YOUR ASSIGNMENT
Filter these entries down to lines holding "from".

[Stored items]
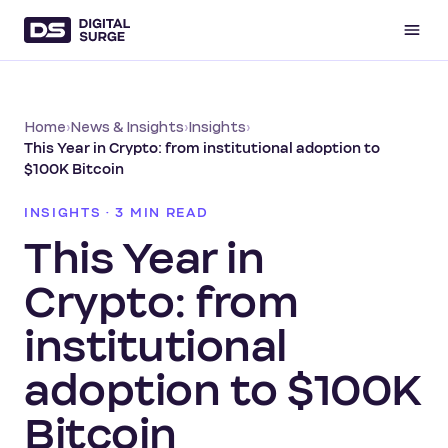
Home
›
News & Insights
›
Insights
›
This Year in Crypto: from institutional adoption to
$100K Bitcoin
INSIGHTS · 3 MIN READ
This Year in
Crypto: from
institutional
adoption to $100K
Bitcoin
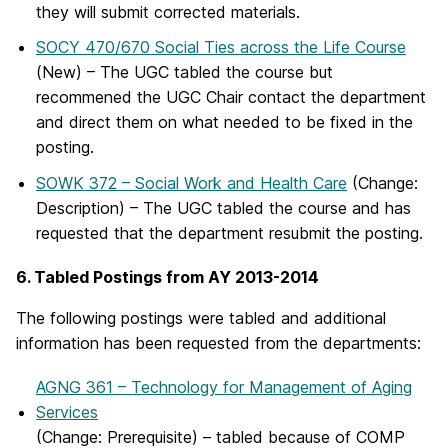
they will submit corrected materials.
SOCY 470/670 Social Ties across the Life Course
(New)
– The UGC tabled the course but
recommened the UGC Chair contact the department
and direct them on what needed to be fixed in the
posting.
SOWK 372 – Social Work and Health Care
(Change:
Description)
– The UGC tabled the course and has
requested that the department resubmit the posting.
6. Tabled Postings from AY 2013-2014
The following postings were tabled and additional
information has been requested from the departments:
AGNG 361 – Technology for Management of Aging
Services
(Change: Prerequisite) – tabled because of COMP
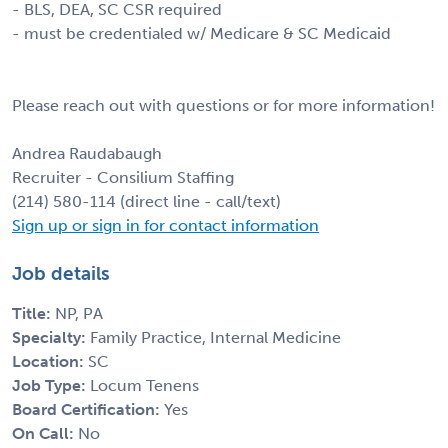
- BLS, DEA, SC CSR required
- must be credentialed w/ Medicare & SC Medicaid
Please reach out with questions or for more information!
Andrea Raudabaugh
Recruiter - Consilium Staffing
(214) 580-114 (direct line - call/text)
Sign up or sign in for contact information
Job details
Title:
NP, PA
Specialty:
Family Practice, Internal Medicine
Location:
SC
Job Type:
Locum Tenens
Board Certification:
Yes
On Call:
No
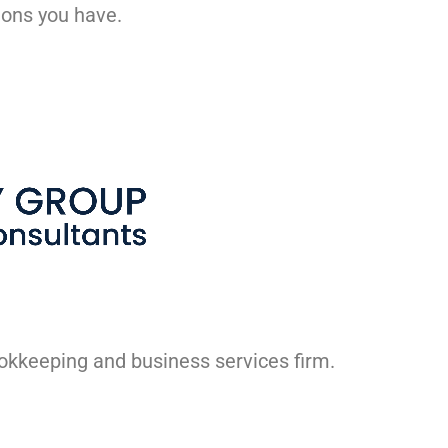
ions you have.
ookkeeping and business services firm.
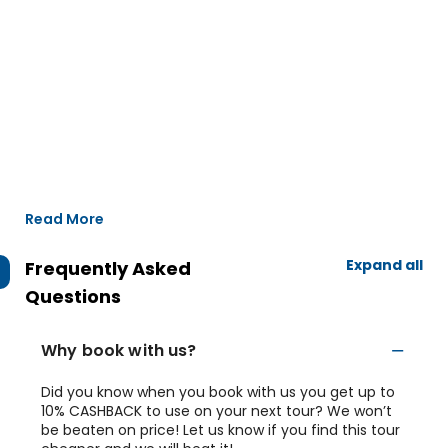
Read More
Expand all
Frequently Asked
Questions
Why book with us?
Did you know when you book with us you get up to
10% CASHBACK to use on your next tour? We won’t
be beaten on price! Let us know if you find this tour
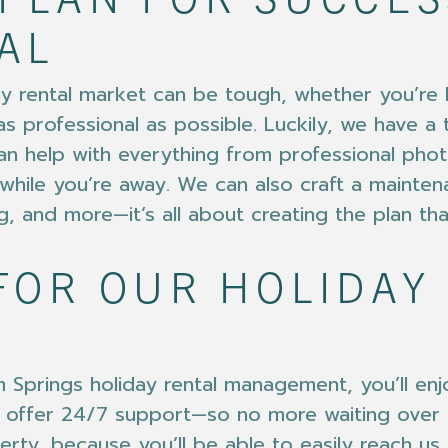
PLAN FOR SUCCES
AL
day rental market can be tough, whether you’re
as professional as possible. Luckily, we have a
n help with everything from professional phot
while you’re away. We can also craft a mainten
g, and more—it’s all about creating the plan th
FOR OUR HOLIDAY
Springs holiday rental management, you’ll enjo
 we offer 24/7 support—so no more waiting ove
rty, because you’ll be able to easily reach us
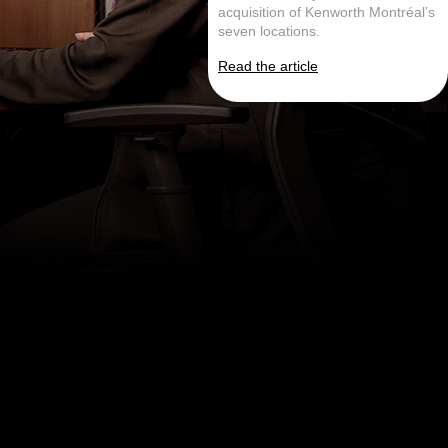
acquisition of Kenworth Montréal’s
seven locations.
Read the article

RESPONSE BOX
This Year in Crypto: from institutional adoption to
Crypto: from
6. Tabled Postings from AY 2013-2014
information has been requested from the departments:
n help with everything from professional phot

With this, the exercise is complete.